A court of appeals denied an appeal Thursday by a man sentenced last year by 43rd District Judge Trey Loftin to 30 years in prison for transporting a large quantity of methamphetamine through Parker County.
After being caught with a sandwich bag stuffed with about 6 ounces of methamphetamine, or about $16,000 worth, Alfonso Aragon Jr. pleaded guilty to possession of a controlled substance, more than 4 grams, less than 200 grams, with intent to deliver and elected to have Loftin assess punishment at the time of his trial.
He appealed the sentence and the Texas 2nd Court of Appeals denied his appeal Thursday.
Aragon was arrested after a state trooper, who was looking for a stranded motorist who had called a Department of Public Safety help line, came upon Aragon and a woman pulled over in the westbound shoulder of Interstate 20 in a 1999 Ford Explorer around 1:30 a.m. in late November, 2010, in western Parker County, according to previous reports.
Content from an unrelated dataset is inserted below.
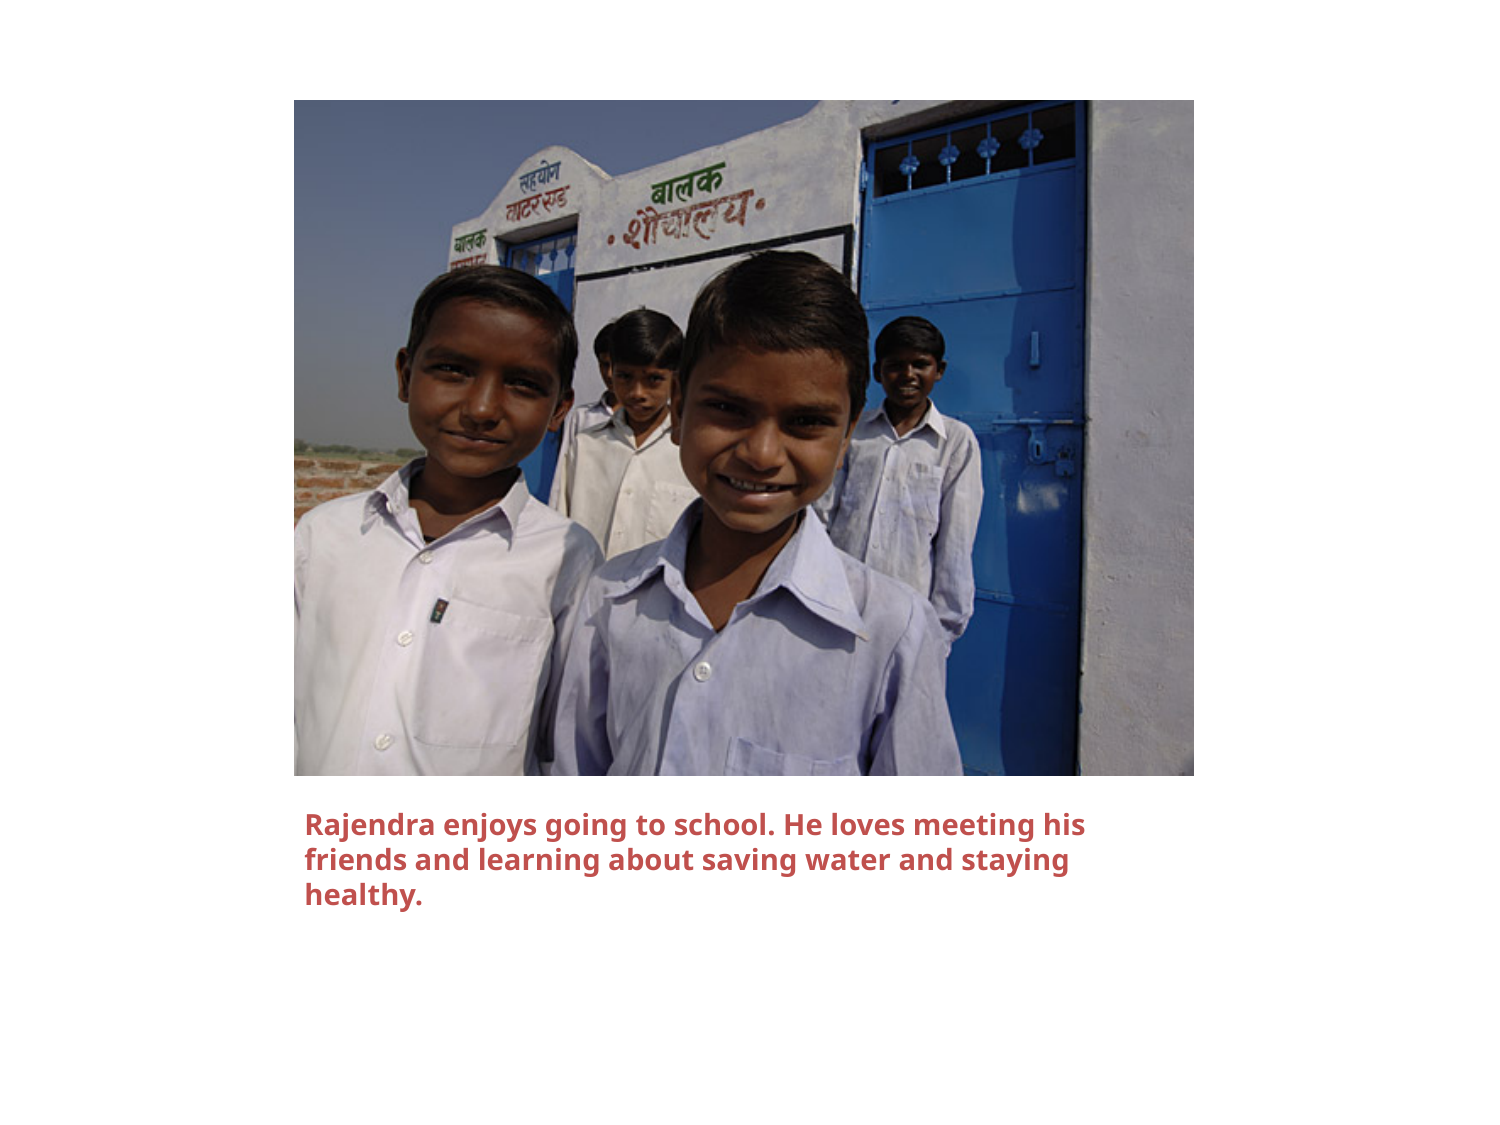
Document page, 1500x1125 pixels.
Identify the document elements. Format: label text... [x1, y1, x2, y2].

picture [293, 100, 1195, 776]
list Rajendra enjoys going to school. He loves meeting his friends and learning about saving water and staying healthy. [289, 798, 1190, 931]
The two reportedly gave conflicting accounts and both had expired driver’s licenses.
The trooper then asked for and received consent to search the vehicle, according to the district attorney’s office. He found a large bag of methamphetamine under Aragon’s seat, which Aragon admitted to possessing, according to the district attorney’s office.
The trooper testified this was the most meth he had found during his seven years in law enforcement.
“A narcotics officer testified that the 165 grams of methamphetamine would be worth between $7,200 and $16,500, depending if it was sold in bulk or typical user quantities,” said Assistant District Attorney Jeff Swain, who prosecuted the case with Assistant District Attorney Kathleen Catania. “He also said that it could be between 330 and 660 dosages, depending on how much the user ingested at a time. That’s a whole lot of meth.”
Initially slated to go before a jury, Aragon pleaded guilty July 12, 2011 and prosecutors presented evidence before Loftin during the sentencing phase of the trial.
The punishment range was increased because of a previous felony conviction for possession of amphetamine and possession of a firearm by a felon, according to Swain.
Prosecutors said they requested a long sentence as Aragon had only been out of prison for two months and already had a large quantity of narcotics.